### Problem statement:
Starting at the line that has "sgabe von Busted Open Radio bezeichnete Tony" and continuing to the end of the entries, change "Radio" to "Podcast" and write those lines out again. Leave everything else unchanged.

### Dataset content:
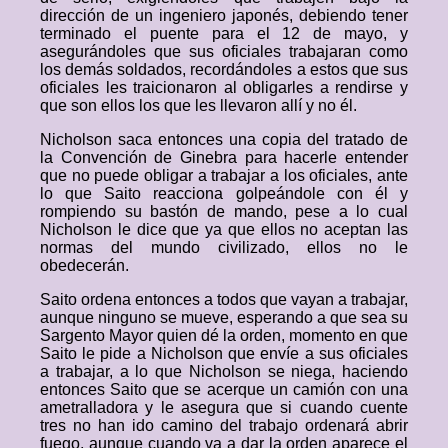
dirección de un ingeniero japonés, debiendo tener
terminado el puente para el 12 de mayo, y
asegurándoles que sus oficiales trabajaran como
los demás soldados, recordándoles a estos que sus
oficiales les traicionaron al obligarles a rendirse y
que son ellos los que les llevaron allí y no él.
Nicholson saca entonces una copia del tratado de
la Convención de Ginebra para hacerle entender
que no puede obligar a trabajar a los oficiales, ante
lo que Saito reacciona golpeándole con él y
rompiendo su bastón de mando, pese a lo cual
Nicholson le dice que ya que ellos no aceptan las
normas del mundo civilizado, ellos no le
obedecerán.
Saito ordena entonces a todos que vayan a trabajar,
aunque ninguno se mueve, esperando a que sea su
Sargento Mayor quien dé la orden, momento en que
Saito le pide a Nicholson que envíe a sus oficiales
a trabajar, a lo que Nicholson se niega, haciendo
entonces Saito que se acerque un camión con una
ametralladora y le asegura que si cuando cuente
tres no han ido camino del trabajo ordenará abrir
fuego, aunque cuando va a dar la orden aparece el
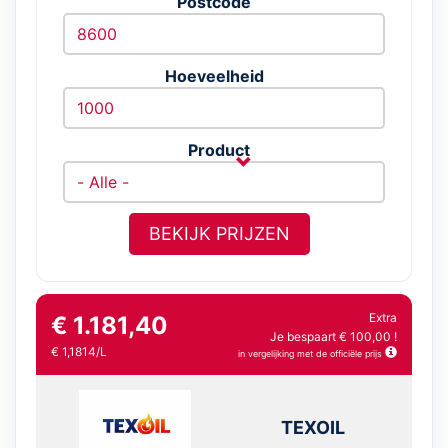
Postcode
Hoeveelheid
Product
BEKIJK PRIJZEN
Extra
€ 1.181,40
Je bespaart € 100,00 !
€ 1,1814/L
in vergelijking met de officiële prijs
TEXOIL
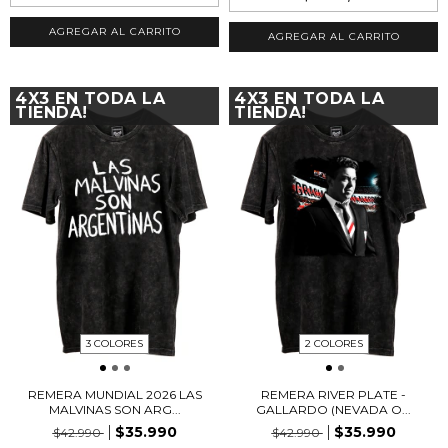
AGREGAR AL CARRITO
AGREGAR AL CARRITO
4X3 EN TODA LA
4X3 EN TODA LA
TIENDA!
TIENDA!
3 COLORES
2 COLORES
REMERA MUNDIAL 2026 LAS
REMERA RIVER PLATE -
MALVINAS SON ARG...
GALLARDO (NEVADA O...
$35.990
$35.990
$42.990
$42.990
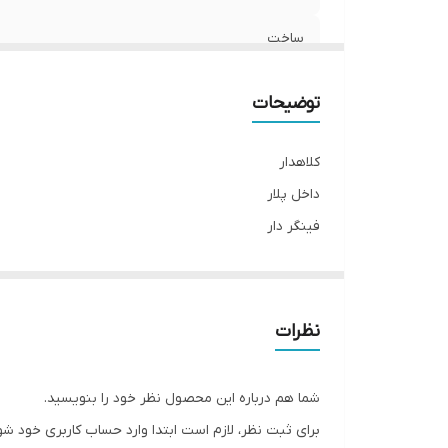
ساخت
توضیحات
کلاهدار
داخل پلار
فینگر دار
نظرات
شما هم درباره این محصول نظر خود را بنویسید.
برای ثبت نظر، لازم است ابتدا وارد حساب کاربری خود شو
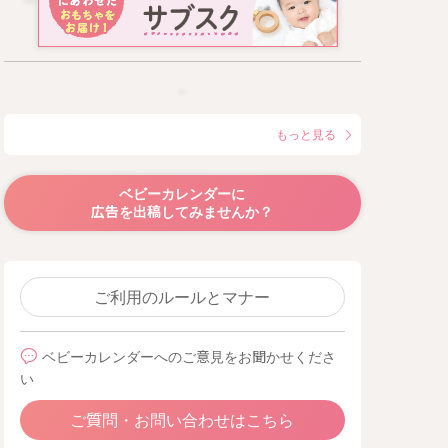
もっと見る
ベビーカレンダーに
広告を出稿してみませんか？
ご利用のルールとマナー
ベビーカレンダーへのご意見をお聞かせくださ
い
ご質問・お問い合わせはこちら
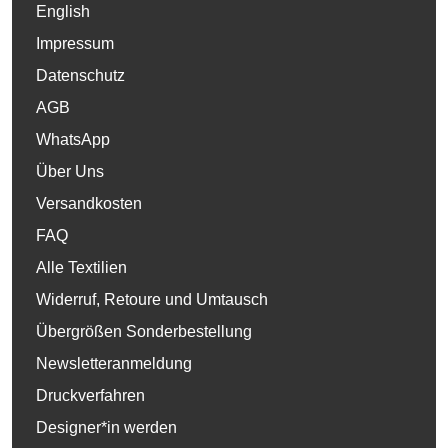
English
Impressum
Datenschutz
AGB
WhatsApp
Über Uns
Versandkosten
FAQ
Alle Textilien
Widerruf, Retoure und Umtausch
Übergrößen Sonderbestellung
Newsletteranmeldung
Druckverfahren
Designer*in werden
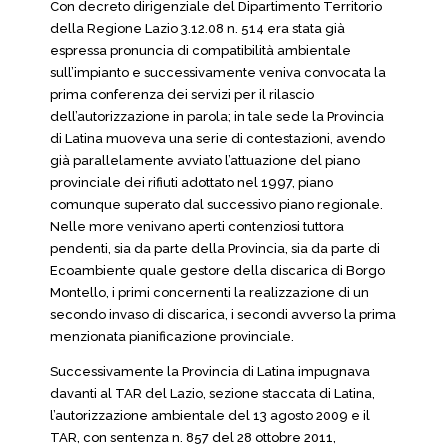
Con decreto dirigenziale del Dipartimento Territorio
della Regione Lazio 3.12.08 n. 514 era stata già
espressa pronuncia di compatibilità ambientale
sull’impianto e successivamente veniva convocata la
prima conferenza dei servizi per il rilascio
dell’autorizzazione in parola; in tale sede la Provincia
di Latina muoveva una serie di contestazioni, avendo
già parallelamente avviato l’attuazione del piano
provinciale dei rifiuti adottato nel 1997, piano
comunque superato dal successivo piano regionale.
Nelle more venivano aperti contenziosi tuttora
pendenti, sia da parte della Provincia, sia da parte di
Ecoambiente quale gestore della discarica di Borgo
Montello, i primi concernenti la realizzazione di un
secondo invaso di discarica, i secondi avverso la prima
menzionata pianificazione provinciale.
Successivamente la Provincia di Latina impugnava
davanti al TAR del Lazio, sezione staccata di Latina,
l’autorizzazione ambientale del 13 agosto 2009 e il
TAR, con sentenza n. 857 del 28 ottobre 2011,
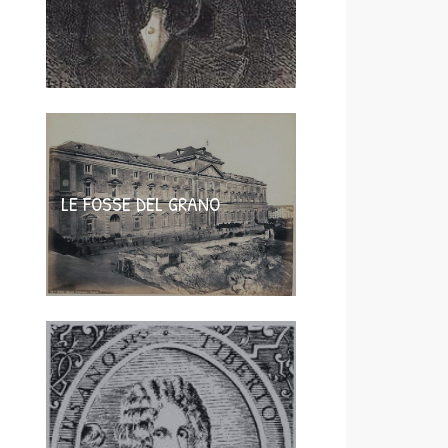
LE FOSSE DEL GRANO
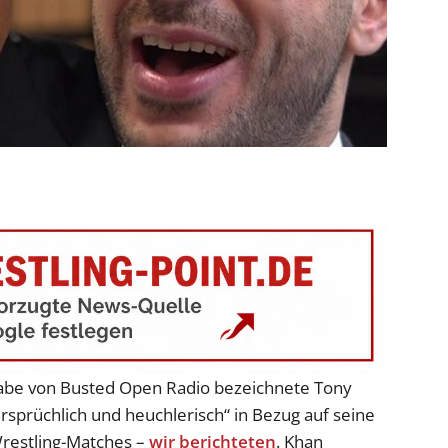
sgabe von Busted Open Radio bezeichnete Tony
ersprüchlich und heuchlerisch“ in Bezug auf seine
Wrestling-Matches –
wir berichteten
. Khan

### Expected output:
sgabe von Busted Open Podcast bezeichnete Tony
ersprüchlich und heuchlerisch“ in Bezug auf seine
Wrestling-Matches –
wir berichteten
. Khan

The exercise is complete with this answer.